List every line below containing "ONLINE".

----

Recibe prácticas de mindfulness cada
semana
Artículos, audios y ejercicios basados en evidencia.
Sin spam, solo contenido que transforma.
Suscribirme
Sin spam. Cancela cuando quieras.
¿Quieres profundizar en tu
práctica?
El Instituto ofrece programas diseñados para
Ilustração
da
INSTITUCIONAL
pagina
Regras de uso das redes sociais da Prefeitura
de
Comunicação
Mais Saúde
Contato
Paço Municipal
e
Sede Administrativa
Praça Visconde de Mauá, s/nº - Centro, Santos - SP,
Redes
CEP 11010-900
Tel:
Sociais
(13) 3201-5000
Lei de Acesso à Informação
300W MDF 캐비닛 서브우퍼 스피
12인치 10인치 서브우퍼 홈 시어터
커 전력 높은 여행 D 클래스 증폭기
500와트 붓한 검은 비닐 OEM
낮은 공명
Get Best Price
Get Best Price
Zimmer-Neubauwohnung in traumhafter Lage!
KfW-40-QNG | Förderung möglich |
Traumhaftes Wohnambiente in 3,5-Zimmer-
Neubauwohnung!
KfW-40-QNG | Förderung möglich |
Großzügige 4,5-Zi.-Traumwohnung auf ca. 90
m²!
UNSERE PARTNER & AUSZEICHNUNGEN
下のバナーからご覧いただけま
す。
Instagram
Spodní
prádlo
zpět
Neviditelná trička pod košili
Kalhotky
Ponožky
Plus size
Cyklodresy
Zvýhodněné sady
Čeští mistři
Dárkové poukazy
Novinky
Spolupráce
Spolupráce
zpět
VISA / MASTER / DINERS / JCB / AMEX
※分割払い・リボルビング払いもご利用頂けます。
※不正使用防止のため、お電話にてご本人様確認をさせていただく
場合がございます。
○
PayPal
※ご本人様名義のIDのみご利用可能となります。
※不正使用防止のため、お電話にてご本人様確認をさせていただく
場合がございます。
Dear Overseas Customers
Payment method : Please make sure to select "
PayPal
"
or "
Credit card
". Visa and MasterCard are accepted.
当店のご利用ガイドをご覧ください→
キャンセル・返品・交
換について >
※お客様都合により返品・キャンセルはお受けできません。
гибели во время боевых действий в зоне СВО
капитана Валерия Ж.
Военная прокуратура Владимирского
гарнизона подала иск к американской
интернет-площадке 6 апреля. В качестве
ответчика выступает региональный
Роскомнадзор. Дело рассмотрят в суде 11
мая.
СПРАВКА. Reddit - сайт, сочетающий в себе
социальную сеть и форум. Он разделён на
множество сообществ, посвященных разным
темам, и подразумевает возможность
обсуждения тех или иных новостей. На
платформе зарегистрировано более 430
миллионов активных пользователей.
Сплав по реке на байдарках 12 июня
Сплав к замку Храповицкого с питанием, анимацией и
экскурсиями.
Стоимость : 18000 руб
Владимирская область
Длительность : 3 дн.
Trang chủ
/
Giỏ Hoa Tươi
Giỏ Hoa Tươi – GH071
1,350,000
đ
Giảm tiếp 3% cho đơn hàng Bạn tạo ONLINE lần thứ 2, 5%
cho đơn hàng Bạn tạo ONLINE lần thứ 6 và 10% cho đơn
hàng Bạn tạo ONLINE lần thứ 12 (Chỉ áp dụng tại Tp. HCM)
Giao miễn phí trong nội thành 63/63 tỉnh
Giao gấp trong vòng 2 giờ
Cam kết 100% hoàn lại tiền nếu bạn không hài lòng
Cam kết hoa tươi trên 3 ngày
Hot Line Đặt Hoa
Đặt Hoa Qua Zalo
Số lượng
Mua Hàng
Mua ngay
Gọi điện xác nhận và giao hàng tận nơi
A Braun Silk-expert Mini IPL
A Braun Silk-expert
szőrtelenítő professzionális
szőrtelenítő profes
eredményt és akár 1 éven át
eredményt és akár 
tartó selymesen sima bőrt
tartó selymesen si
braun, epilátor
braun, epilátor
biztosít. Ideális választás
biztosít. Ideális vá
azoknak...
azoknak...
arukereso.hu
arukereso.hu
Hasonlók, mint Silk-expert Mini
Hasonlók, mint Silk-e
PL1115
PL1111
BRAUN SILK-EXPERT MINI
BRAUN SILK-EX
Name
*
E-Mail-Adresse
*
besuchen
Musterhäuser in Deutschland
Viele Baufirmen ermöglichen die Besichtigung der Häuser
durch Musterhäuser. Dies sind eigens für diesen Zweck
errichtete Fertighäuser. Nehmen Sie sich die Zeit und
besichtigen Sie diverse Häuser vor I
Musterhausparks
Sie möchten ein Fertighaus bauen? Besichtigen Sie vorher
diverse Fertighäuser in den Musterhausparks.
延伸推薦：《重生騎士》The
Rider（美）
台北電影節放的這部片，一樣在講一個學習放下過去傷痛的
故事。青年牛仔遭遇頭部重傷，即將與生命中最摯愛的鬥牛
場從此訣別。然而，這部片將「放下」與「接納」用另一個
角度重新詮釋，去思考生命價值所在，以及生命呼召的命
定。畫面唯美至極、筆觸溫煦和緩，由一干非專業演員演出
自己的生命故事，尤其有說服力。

----

:: Written solution ::
Giảm tiếp 3% cho đơn hàng Bạn tạo ONLINE lần thứ 2, 5%
cho đơn hàng Bạn tạo ONLINE lần thứ 6 và 10% cho đơn
hàng Bạn tạo ONLINE lần thứ 12 (Chỉ áp dụng tại Tp. HCM)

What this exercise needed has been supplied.